If a line in the entries below includes "marked", pick it out and copy it.

Start of Available data

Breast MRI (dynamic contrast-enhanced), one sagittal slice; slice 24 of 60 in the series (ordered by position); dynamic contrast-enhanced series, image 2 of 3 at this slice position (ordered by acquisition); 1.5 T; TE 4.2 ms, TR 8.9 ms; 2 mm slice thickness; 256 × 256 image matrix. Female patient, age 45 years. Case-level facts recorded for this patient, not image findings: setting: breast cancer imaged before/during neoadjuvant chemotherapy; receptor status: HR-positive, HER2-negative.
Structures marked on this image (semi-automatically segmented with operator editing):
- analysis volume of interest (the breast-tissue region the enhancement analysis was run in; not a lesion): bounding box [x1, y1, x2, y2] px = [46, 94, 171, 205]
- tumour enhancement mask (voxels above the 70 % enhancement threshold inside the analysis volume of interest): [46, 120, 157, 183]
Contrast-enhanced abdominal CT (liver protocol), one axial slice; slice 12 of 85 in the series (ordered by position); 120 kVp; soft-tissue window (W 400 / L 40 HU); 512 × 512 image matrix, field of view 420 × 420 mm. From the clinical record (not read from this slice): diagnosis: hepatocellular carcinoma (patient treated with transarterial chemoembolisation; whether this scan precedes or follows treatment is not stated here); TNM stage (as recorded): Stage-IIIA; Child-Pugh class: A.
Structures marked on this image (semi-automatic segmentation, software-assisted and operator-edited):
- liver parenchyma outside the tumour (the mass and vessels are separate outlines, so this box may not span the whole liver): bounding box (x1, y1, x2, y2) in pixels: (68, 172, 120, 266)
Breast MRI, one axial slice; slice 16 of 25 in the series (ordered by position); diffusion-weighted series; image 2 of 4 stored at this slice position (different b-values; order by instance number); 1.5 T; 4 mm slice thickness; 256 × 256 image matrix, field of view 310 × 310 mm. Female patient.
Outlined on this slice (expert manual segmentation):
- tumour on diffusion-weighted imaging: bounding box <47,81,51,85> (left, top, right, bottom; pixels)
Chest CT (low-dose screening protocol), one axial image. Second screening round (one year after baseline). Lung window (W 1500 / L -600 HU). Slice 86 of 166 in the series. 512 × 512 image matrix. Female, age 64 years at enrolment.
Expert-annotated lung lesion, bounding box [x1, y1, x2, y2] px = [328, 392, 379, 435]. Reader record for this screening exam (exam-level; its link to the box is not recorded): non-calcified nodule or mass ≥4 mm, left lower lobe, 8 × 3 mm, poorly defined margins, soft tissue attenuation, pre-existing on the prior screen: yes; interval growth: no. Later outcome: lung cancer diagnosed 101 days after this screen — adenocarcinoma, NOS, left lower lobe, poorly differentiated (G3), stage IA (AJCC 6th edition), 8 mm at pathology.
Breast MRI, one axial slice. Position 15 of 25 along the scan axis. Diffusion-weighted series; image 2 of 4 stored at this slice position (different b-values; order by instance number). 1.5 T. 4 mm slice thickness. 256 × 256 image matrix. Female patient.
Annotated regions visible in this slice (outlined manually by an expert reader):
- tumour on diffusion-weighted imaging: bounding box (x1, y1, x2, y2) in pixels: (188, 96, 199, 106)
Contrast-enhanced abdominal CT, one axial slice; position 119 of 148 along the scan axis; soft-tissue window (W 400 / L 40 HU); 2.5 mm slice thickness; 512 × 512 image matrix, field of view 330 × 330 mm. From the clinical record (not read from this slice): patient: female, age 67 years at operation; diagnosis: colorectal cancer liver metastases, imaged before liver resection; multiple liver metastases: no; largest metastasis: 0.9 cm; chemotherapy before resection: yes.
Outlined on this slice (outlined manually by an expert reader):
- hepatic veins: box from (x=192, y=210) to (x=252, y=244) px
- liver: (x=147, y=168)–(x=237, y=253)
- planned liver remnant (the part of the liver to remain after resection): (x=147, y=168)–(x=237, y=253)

End of Available data

## Answer box:
Structures marked on this image (semi-automatically segmented with operator editing):
Structures marked on this image (semi-automatic segmentation, software-assisted and operator-edited):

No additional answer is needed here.